Besonders häufig taucht in den FinCEN-Files allerdings der Name eines deutschen Geldhauses auf: der Deutschen Bank, deren Aktienkurs am Montag um acht Prozent einbrach. Die Süddeutsche Zeitung, die an der Recherche beteiligt war, berichtete, dass Geldwäscher die Infrastruktur von Deutschlands größter Bank über einen längeren Zeitraum und in größerem Umfang genutzt hätten, als bisher angenommen. In der Bank hätten Sicherheitssysteme versagt.

Besonders Deutsche-Bank-Chef Christian Sewing trage eine Mitverantwortung, da er damals Leiter der Konzernrevision gewesen sei. Die Deutsche Bank wies den Bericht zurück. Die Aktie des Geldhauses brach am Montag phasenweise um rund acht Prozent ein.

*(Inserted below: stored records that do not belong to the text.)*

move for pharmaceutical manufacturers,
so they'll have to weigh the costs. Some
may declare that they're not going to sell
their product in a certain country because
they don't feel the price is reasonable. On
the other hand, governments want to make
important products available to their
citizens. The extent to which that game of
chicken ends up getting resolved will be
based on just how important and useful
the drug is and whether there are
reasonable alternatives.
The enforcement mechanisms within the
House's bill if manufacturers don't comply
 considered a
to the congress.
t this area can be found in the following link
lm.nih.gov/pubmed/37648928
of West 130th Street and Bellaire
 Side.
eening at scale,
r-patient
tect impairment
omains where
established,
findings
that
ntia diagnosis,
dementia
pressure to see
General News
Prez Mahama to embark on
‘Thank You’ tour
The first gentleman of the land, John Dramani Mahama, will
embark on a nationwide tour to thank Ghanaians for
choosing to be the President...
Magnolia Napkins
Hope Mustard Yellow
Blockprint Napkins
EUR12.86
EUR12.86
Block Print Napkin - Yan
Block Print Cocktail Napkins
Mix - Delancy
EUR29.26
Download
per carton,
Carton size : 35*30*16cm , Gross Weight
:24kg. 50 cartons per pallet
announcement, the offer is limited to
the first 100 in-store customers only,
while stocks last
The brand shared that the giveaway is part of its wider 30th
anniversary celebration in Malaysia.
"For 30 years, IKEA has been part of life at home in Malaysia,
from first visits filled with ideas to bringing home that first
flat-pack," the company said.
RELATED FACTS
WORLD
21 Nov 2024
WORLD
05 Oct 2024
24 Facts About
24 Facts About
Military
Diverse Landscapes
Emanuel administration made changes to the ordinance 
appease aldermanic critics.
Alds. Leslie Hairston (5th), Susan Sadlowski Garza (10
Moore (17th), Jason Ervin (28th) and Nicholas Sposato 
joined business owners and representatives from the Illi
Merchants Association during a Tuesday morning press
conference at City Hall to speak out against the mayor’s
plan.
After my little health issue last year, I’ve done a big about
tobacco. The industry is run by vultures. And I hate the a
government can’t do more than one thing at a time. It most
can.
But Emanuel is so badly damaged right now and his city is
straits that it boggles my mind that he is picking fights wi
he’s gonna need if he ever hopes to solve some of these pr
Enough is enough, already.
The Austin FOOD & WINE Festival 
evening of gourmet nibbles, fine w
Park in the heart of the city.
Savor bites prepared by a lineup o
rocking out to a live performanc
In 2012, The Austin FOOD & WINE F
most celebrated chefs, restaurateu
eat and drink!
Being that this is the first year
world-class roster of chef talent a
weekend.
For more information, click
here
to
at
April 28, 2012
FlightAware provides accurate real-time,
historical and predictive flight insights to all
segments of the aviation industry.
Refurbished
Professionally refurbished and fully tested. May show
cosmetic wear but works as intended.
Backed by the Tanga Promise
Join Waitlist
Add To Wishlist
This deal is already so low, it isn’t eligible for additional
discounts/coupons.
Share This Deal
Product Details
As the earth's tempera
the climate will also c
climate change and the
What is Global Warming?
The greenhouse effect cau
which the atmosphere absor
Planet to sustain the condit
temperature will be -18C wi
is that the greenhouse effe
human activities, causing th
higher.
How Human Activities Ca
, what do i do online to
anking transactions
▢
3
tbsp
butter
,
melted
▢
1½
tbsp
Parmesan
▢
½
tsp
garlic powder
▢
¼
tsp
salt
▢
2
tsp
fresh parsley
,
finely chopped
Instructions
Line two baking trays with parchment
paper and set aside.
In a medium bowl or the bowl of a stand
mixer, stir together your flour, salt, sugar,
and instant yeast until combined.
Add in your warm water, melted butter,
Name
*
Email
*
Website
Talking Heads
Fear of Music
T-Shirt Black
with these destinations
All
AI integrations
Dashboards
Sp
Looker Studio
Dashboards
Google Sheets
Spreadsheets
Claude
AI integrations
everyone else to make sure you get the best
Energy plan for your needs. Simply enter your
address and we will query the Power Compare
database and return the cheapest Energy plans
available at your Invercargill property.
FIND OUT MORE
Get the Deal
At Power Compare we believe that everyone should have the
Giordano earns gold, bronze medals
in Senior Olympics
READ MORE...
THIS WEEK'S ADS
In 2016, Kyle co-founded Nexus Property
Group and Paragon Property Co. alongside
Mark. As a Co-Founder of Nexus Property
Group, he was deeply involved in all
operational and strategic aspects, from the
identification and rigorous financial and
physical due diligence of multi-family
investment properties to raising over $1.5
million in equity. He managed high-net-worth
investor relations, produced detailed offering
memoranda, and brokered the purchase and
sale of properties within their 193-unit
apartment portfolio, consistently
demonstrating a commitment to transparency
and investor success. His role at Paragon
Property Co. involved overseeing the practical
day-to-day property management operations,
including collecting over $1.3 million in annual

Die FinCEN-Files beweisen zwar – streng genommen – noch nicht Geldwäsche in biblischem Ausmaß. Denn damit Geld als schmutzig gilt, muss erst nachgewiesen werden, dass das Geld auch illegal erworben wurde. Die geheimen Dokumente zeigen aber, wie einfach illegal erworbenes Geld im globalen Finanzwesen reingewaschen werden kann und wie viele Verdachtsfälle letztlich ohne Sanktion bleiben.

Späte Meldungen

Banken melden verdächtige Transaktionen – wenn auch oft stark verspätet – meist an die zuständigen Behörden. Die Transaktion wird aber oft trotzdem abgewickelt. Bis die teils überforderten Behörden einem Geldwäscheverdacht nachgegangen sind, ist das Geld oft längst schon weißgewaschen, die Spuren über Korrespondenzbanken und Briefkastenfirmen verwischt.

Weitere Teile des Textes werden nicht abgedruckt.